CUDA Device Query (Runtime API) version (CUDART static linking)
Detected 1 CUDA Capable device(s)
Device 0: "NVIDIA GeForce RTX 4090"
CUDA Driver Version / Runtime Version 12.2 / 12.0
CUDA Capability Major/Minor version number: 8.9
Total amount of global memory: 24215 MBytes (25390809088 bytes)
(128) Multiprocessors, (128) CUDA Cores/MP: 16384 CUDA Cores
GPU Max Clock rate: 2595 MHz (2.60 GHz)
Memory Clock rate: 10501 Mhz
Memory Bus Width: 384-bit
L2 Cache Size: 75497472 bytes
Maximum Texture Dimension Size (x,y,z) 1D=(131072), 2D=(131072, 65536), 3D=(16384, 16384, 16384)

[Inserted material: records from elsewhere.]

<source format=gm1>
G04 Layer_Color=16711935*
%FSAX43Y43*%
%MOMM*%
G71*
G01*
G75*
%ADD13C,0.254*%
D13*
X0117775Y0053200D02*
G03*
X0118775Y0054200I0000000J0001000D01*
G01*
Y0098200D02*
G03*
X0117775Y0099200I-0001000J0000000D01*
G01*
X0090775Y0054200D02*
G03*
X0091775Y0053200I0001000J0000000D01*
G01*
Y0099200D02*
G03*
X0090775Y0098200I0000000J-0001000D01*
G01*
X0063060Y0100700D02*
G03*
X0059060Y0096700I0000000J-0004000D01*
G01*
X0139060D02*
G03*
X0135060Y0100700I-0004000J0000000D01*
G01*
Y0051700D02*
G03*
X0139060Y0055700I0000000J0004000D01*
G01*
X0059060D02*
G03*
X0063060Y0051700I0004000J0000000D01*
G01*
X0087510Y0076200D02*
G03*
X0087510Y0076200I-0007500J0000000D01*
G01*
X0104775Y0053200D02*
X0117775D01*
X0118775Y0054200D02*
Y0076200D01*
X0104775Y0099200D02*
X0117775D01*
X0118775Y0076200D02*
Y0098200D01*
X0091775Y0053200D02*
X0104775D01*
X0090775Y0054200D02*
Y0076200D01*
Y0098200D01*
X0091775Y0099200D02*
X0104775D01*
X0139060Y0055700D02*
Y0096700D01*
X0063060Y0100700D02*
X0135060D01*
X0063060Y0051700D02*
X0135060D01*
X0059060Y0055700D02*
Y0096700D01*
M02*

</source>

Maximum Layered 1D Texture Size, (num) layers 1D=(32768), 2048 layers
Maximum Layered 2D Texture Size, (num) layers 2D=(32768, 32768), 2048 layers
Total amount of constant memory: 65536 bytes
Total amount of shared memory per block: 49152 bytes
Total shared memory per multiprocessor: 102400 bytes
Total number of registers available per block: 65536
Warp size: 32
Maximum number of threads per multiprocessor: 1536
Maximum number of threads per block: 1024
Max dimension size of a thread block (x,y,z): (1024, 1024, 64)
Max dimension size of a grid size (x,y,z): (2147483647, 65535, 65535)

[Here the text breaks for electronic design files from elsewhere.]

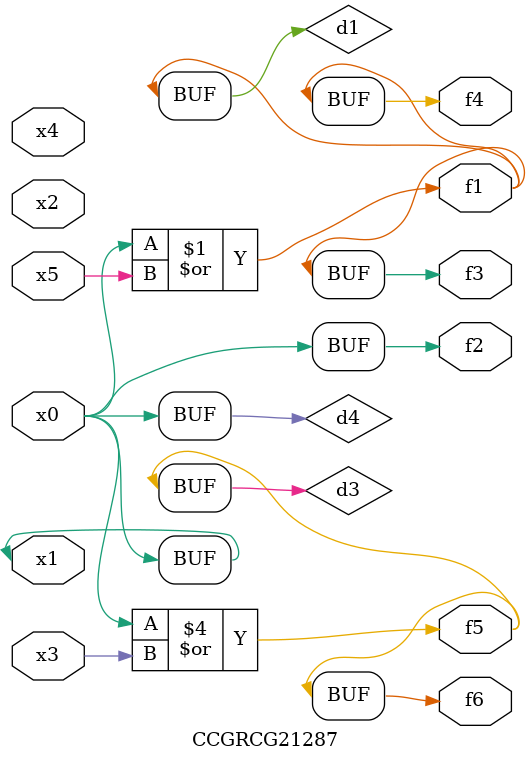
<source format=v>
module CCGRCG21287(
	input x0, x1, x2, x3, x4, x5,
	output f1, f2, f3, f4, f5, f6
);

	wire d1, d2, d3, d4;

	or (d1, x0, x5);
	xnor (d2, x1, x4);
	or (d3, x0, x3);
	buf (d4, x0, x1);
	assign f1 = d1;
	assign f2 = d4;
	assign f3 = d1;
	assign f4 = d1;
	assign f5 = d3;
	assign f6 = d3;
endmodule

</source>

Maximum memory pitch: 2147483647 bytes
Texture alignment: 512 bytes
Concurrent copy and kernel execution: Yes with 2 copy engine(s)

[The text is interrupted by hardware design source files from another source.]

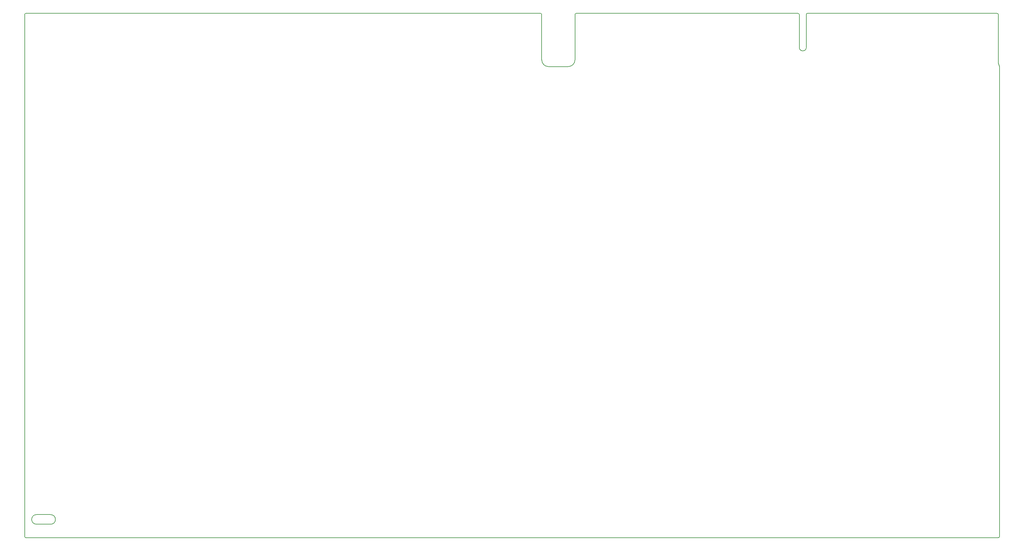
<source format=gbr>
%FSLAX34Y34*%
%MOMM*%
%LNOUTLINE*%
G71*
G01*
%ADD10C,0.150*%
%LPD*%
G54D10*
X2268537Y-85997D02*
X1645852Y-85997D01*
G54D10*
X2294742Y-85600D02*
X2826940Y-85997D01*
G54D10*
X2271712Y-89172D02*
X2271712Y-181247D01*
G54D10*
X2291567Y-88775D02*
X2291556Y-181247D01*
G54D10*
G75*
G01X2271712Y-89172D02*
G03X2268537Y-85997I-3175J0D01*
G01*
G54D10*
G75*
G01X2271734Y-181247D02*
G03X2291534Y-181247I9900J0D01*
G01*
G54D10*
G75*
G01X2294742Y-85600D02*
G03X2291567Y-88775I0J-3175D01*
G01*
G54D10*
G75*
G01X2830115Y-89172D02*
G03X2826940Y-85997I-3175J0D01*
G01*
G54D10*
G75*
G01X1645852Y-85997D02*
G03X1642677Y-89172I0J-3175D01*
G01*
G54D10*
X2830115Y-89172D02*
X2830115Y-225697D01*
X2833290Y-235222D01*
X2833290Y-1553630D01*
G54D10*
G75*
G01X1549400Y-89172D02*
G03X1546225Y-85997I-3175J0D01*
G01*
G54D10*
X1546225Y-85997D02*
X102405Y-85997D01*
G54D10*
G75*
G01X102405Y-85997D02*
G03X99230Y-89172I0J-3175D01*
G01*
G54D10*
G75*
G01X99230Y-1553630D02*
G03X102405Y-1556805I3175J0D01*
G01*
G54D10*
G75*
G01X2830115Y-1556805D02*
G03X2833290Y-1553630I0J3175D01*
G01*
G54D10*
X2830115Y-1556805D02*
X102405Y-1556805D01*
G54D10*
X1642677Y-89172D02*
X1642677Y-216172D01*
G54D10*
G75*
G01X1623627Y-235222D02*
G03X1642677Y-216172I0J19050D01*
G01*
G54D10*
G75*
G01X1549422Y-216172D02*
G03X1568472Y-235222I19050J0D01*
G01*
G54D10*
X1549400Y-89172D02*
X1549400Y-216150D01*
X1549422Y-216172D01*
G54D10*
X1568472Y-235222D02*
X1623627Y-235222D01*
G54D10*
X99230Y-89172D02*
X99230Y-1553630D01*
G54D10*
G75*
G01X132435Y-1492282D02*
G03X132435Y-1519282I0J-13500D01*
G01*
G54D10*
G75*
G01X172067Y-1519282D02*
G03X172067Y-1492282I0J13500D01*
G01*
G54D10*
X132435Y-1492282D02*
X172067Y-1492282D01*
G54D10*
X132435Y-1519282D02*
X172067Y-1519282D01*
M02*

</source>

Run time limit on kernels: Yes
Integrated GPU sharing Host Memory: No
Support host page-locked memory mapping: Yes
Alignment requirement for Surfaces: Yes
Device has ECC support: Disabled
Device supports Unified Addressing (UVA): Yes
Device supports Managed Memory: Yes
Device supports Compute Preemption: Yes
Supports Cooperative Kernel Launch: Yes
Supports MultiDevice Co-op Kernel Launch: Yes
Device PCI Domain ID / Bus ID / location ID: 0 / 1 / 0
Compute Mode:
< Default (multiple host threads can use ::cudaSetDevice() with device simultaneously) >
deviceQuery, CUDA Driver = CUDART, CUDA Driver Version = 12.2, CUDA Runtime Version = 12.0, NumDevs = 1
Result = PASS
There is a general correlation between higher occupancy and higher performance. The basic reason for this is that the GPU is a latency-hiding machine, and more resident threads generally speaking gives more opportunity for the machine to hide latency. This is covered in more detail in unit 3 of the online training series I mentioned. That does not mean it holds in every case. There are or may be counter-examples. If there are other possible performance limiters in a code (there usually are) then occupancy is not the only descriptor of achieved performance.
The two most important optimization objectives for any CUDA programmer are to expose enough parallelism and make efficient use of the memory subsystems. Unpacking the first of these begins in unit 3 of that online training series. Unpacking the second of these begins in unit 4 of that online training series.